MadMen and online ad men: Is advertising really better today?
By the time you read this, the new TV series MadMen, based on the amoral, booze-fueled doings of ad men back in that faraway year of 1960, will already have aired on AMC.
MadMen (which shares an executive producer with HBO's The Sopranos) has been highly promoted offline and online, and from the trailers I've viewed paints a picture of yesterday's ad men as ego-driven, back-stabbing liars who con clients into paying them big bucks for shoddy work.
All well and good - 1960 is a long time ago. But is today's far geekier world of online advertising much better? Advertising agencies still lie, and shoddy work is still rampant. Case in point: last Monday, I surfed over to AdWeek.com and saw a big banner advertising MadMen. I rarely click on banner ads but this time I really wanted to learn more about the show. So I clicked and was instantly transported to a blank page.
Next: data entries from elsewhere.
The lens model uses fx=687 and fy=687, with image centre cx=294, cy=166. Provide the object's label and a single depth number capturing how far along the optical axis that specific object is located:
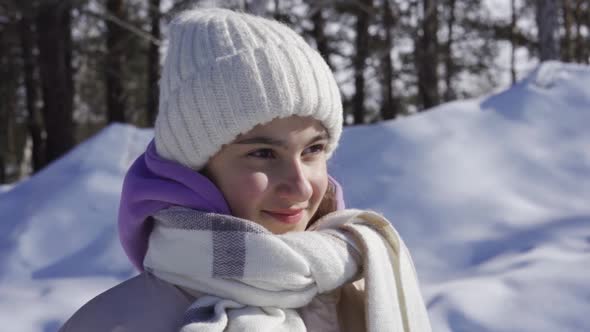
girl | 1.28
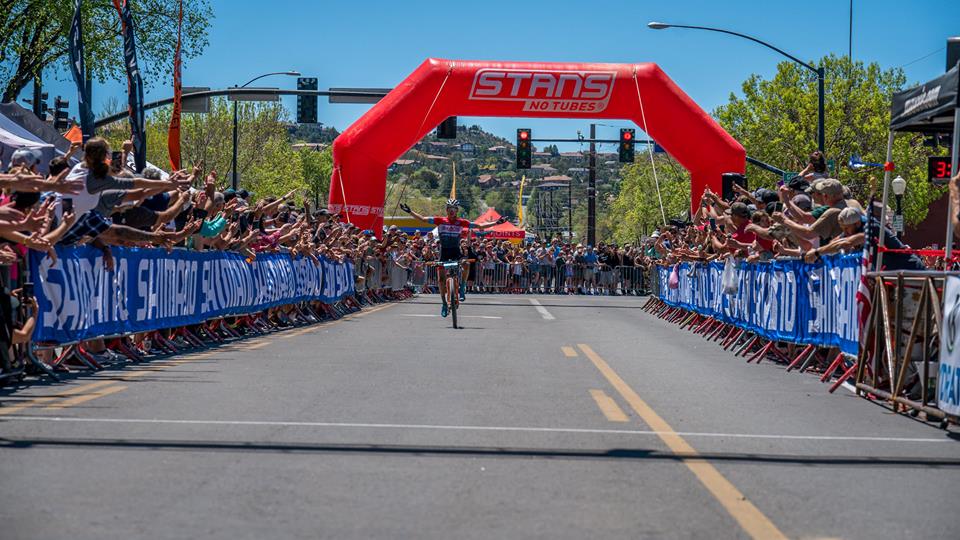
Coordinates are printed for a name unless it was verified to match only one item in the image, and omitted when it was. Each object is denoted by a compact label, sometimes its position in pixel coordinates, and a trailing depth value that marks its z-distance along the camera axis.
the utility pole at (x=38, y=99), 36.44
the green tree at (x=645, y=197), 78.88
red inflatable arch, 32.16
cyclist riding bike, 21.51
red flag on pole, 22.06
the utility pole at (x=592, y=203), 64.70
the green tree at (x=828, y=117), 57.62
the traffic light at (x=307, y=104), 37.81
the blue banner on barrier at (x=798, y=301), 12.81
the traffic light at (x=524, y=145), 46.94
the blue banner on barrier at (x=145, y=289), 12.31
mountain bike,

"Hmm," I thought. "There must be something wrong with my PC." So I went to another PC, navigated to AdWeek.com, and clicked on the ad again. Once again, I went to a blank screen. Then I examined the landing page code for the ad and saw that somebody from the ad agency had messed up the code. "Wow," I thought: "this is a serious error that will be fixed once somebody at the ad agency figures out that none of the clicks it's paying for are resulting in any traffic to AMC's landing page."
The next day, I went back to AdWeek.com and saw that the same MadMen banner ad was running, so I clicked it, hoping to go to AMC's site. Again, I went to a blank page. 24 hours later, nobody from the ad agency had fixed the problem. The result was that a time-sensitive campaign (the show aired last Thursday) from a highly desirable site (Adweek.com is where a lot of ad people hang out) was wrecked by a simple coding error. Incredibly, the same thing was happening over at AdAge.com: anybody clicking on the MadMen ad was transported to an empty page.
How many clicks were wasted by this botched ad? Hundreds? Thousands? It's anybody's guess. But I'm sure that once AMC learns about how badly a strategic part of its online campaign was botched, the agency responsible will be fired.
This kind of blunder should be troubling for all of us running online campaigns today. As a marketer, is it your job to baby-sit your ads to make sure that they aren't broken by whoever places them? How can you be sure that your ad agency won't be "asleep at the switch" at the most crucial moment?
Detecting and fixing broken online ad campaigns isn't rocket science: the automation system that my firm built is specifically designed to detect broken ads by de-activating low-converting campaigns and immediately notifying an account manager that something is wrong. This way, any errors in the path between ad and landing page can be fixed before they result in failed campaigns.
Automation isn't a panacea; it's just a tool that smart, vigilant account managers can use to correct problems before they become fiascos. And if AMC's agency had used this kind of automation, tiny coding errors could have been flagged before they resulted in advertising fiascos.
Think about these issues as you watch the dark doings of MadMen. Have things really improved in 47 years? Can you really trust your ad agency to execute your crucial online campaigns? Before you sign with them, grill them about the automation platform they use (if any), whether it's designed to catch campaign errors, and ask about the level of training they give to their account managers on its operation.
In this day and age, you can't afford to run online ad campaigns that fail to deliver.
(Note: as of Tuesday, July 17, 11:30 AM EST, 26 hours after first observing the broken MadMen online ad campaigns, neither the campaign running on AdAge.com nor the campaign running on AdWeek.com had been fixed).